■ What to do: Could you transcribe the entries below exactly, starting at the line that contains "Rp (Hubungi CS)" and stopping at the last line, without any pictures?

[Opening Record extracts section]

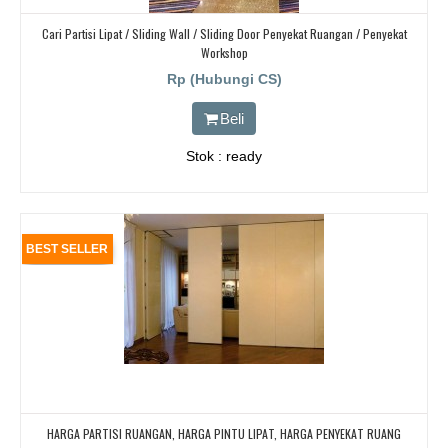
Cari Partisi Lipat / Sliding Wall / Sliding Door Penyekat Ruangan / Penyekat
Workshop
Rp (Hubungi CS)
Beli
Stok : ready
BEST SELLER
HARGA PARTISI RUANGAN, HARGA PINTU LIPAT, HARGA PENYEKAT RUANG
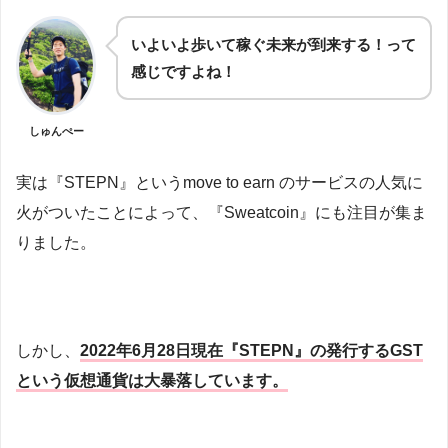
いよいよ歩いて稼ぐ未来が到来する！って
感じですよね！
しゅんぺー
実は『STEPN』というmove to earn のサービスの人気に
火がついたことによって、『Sweatcoin』にも注目が集ま
りました。
しかし、
2022年6月28日現在『STEPN』の発行するGST
という仮想通貨は大暴落しています。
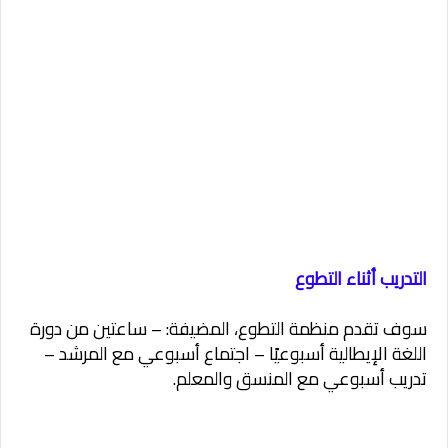
التدريب أثناء التطوع
سوف تقدم منظمة التطوع، المضيفة: – ساعتين من دورة
اللغة الإيطالية أسبوعيًا – اجتماع أسبوعي مع المرشد –
تدريب أسبوعي مع المنسق والمعلم.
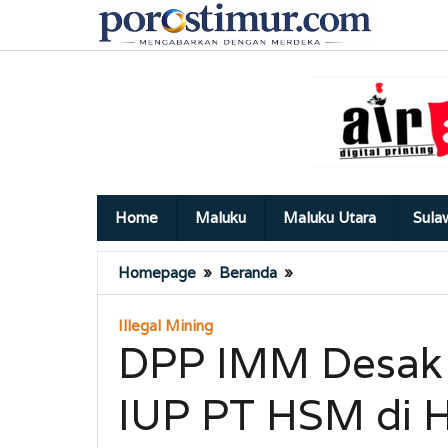
Lewati
ke
konten
Home
Maluku
Maluku Utara
Sula
DPP
Homepage
»
Beranda
»
IMM
Desak
Illegal Mining
Menteri
DPP IMM Desak
ESDM
Cabut
IUP PT HSM di 
IUP
PT
HSM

[Closing Record extracts section]

■ Output for this exercise:
Rp (Hubungi CS)
Beli
Stok : ready
BEST SELLER
HARGA PARTISI RUANGAN, HARGA PINTU LIPAT, HARGA PENYEKAT RUANG
いよいよ歩いて稼ぐ未来が到来する！って
感じですよね！
しゅんぺー
実は『STEPN』というmove to earn のサービスの人気に
火がついたことによって、『Sweatcoin』にも注目が集ま
りました。
しかし、
2022年6月28日現在『STEPN』の発行するGST
という仮想通貨は大暴落しています。
التدريب أثناء التطوع
سوف تقدم منظمة التطوع، المضيفة: – ساعتين من دورة
اللغة الإيطالية أسبوعيًا – اجتماع أسبوعي مع المرشد –
تدريب أسبوعي مع المنسق والمعلم.
Lewati
ke
konten
Home
Maluku
Maluku Utara
Sula
DPP
Homepage
»
Beranda
»
IMM
Desak
Illegal Mining
Menteri
DPP IMM Desak
ESDM
Cabut
IUP PT HSM di 
IUP
PT
HSM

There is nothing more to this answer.